Doze anos de ênfase e redundância

No cinema

28.02.14

Ao que parece, 12 anos de escravidão é um filme importante, necessário, incontornável. De acordo com historiadores norte-americanos ouvidos pela Folha de S. Paulo, o drama histórico dirigido pelo britânico Steve McQueen é um marco na representação da escravatura e das relações raciais nos EUA.

http://www.youtube.com/watch?v=B2UNiMIxOm0

Mas e em termos de cinema, vale dizer, de criação narrativa audiovisual, como o filme se sai? A meu ver, não muito bem. Uma encenação acadêmica, conduzida com ênfase e redundância, para não dizer com mão pesada, que sugere em alguns momentos uma versão primeiro-mundista das produções da Vera Cruz.

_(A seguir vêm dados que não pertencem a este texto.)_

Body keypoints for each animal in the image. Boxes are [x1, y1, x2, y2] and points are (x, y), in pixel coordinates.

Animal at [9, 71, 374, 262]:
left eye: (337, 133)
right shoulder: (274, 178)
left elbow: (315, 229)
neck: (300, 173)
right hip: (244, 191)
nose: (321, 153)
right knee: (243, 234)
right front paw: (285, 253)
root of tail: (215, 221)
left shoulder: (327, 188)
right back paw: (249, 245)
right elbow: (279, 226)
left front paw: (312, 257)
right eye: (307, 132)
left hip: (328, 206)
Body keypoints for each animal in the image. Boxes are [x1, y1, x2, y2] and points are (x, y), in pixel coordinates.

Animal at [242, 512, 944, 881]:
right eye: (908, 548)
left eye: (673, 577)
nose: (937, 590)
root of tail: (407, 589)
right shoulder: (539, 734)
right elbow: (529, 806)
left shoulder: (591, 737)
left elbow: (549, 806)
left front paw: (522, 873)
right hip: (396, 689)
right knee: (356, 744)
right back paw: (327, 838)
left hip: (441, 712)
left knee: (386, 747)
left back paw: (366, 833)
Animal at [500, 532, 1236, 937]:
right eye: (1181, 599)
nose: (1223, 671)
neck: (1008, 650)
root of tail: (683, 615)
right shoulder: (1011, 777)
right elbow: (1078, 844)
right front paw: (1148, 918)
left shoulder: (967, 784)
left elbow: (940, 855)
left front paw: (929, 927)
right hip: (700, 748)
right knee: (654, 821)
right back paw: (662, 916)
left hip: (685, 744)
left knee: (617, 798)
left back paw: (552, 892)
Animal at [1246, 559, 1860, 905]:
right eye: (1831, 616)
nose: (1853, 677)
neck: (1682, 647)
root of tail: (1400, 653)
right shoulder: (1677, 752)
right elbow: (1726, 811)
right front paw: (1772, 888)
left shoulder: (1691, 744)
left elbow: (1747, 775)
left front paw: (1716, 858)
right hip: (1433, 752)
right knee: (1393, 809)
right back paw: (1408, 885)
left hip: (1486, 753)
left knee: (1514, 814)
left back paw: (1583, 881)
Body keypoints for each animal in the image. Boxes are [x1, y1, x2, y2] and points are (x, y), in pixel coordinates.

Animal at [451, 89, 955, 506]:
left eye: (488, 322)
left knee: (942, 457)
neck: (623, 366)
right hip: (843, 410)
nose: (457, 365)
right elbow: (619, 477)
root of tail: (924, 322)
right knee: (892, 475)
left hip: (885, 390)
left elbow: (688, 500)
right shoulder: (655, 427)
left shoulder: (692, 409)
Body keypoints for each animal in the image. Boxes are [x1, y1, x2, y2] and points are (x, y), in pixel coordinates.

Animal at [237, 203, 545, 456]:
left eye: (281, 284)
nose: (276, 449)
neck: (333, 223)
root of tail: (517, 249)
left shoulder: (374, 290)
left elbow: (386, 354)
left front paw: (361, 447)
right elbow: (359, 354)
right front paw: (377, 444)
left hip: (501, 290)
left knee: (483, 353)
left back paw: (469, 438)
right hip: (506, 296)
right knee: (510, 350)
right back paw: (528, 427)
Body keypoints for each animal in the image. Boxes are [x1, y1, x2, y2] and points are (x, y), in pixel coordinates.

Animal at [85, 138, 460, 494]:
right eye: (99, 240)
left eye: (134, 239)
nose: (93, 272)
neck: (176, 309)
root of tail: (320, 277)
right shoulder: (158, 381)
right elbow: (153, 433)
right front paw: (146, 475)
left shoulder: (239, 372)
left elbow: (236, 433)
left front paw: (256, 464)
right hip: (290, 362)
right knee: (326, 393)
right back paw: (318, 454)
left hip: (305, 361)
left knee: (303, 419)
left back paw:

A partir do relato autobiográfico de Solomon Northup (vivido na tela por Chiwetel Ejiofor), cidadão negro livre que foi sequestrado em Washington em 1841 e vendido como escravo para trabalhar nas plantações de algodão do sul, McQueen tinha em mãos um mundo de temas e subtemas interessantes a desenvolver.

Alguns deles afloram brevemente aqui e ali: a vida doméstica e profissional dos negros livres nas cidades do norte (e a consequente formação de uma incipiente classe média negra), os eventuais casamentos entre brancos e negros mesmo no sul escravista, a utilização de trabalhadores brancos livres lado a lado com os escravos nas lavouras de algodão, as relações hierárquicas e de dominação que se estabeleciam entre os próprios negros, etc.

Inventário de atrocidades

Esperar que essas vertentes todas fossem exploradas seria certamente exigir demais de 12 anos de escravidão, como se se tratasse de um Casa grande & senzala do hemisfério norte. Mas o fato é que o filme se concentra, de modo compreensível, no calvário pessoal de Northup durante os seus anos de cativeiro. E tome sinhozinhos e sinhazinhas cruéis, trabalho estafante, humilhações cotidianas, torturas sangrentas. Como se precisasse tudo isso para o espectador se convencer de que a escravidão foi uma aberração hedionda.

Esse inventário de atrocidades, sublinhado o tempo todo pela música pleonástica e pela profusão de sangue e lágrimas, não me pareceu assim tão diferente, em seu arco dramático-narrativo, dos dramas de má-consciência branca do tipo A cor púrpura, Conduzindo Miss Daisy ou Amistad. Ainda que o diretor agora seja negro, está presente a mesma alternância dos sentimentos de revolta e piedade, culminando numa catarse libertadora.

Na abordagem unívoca, inexorável, adotada por McQueen não há espaço para o humor nem para o erotismo. Amor aqui só rima com dor, e as cenas de sexo estão entre as mais tristes do cinema recente. Os corpos – mesmo os mais belos, como o da jovem escrava Patsey (a mexicana Lupita Nyong’o) – só entram em cena para ser feridos, violentados, dilacerados.  Talvez toda essa sádica apoteose expositiva seja necessária. Eu dispensaria. Mas quem sou eu para contestar os historiadores americanos ouvidos pela Folha?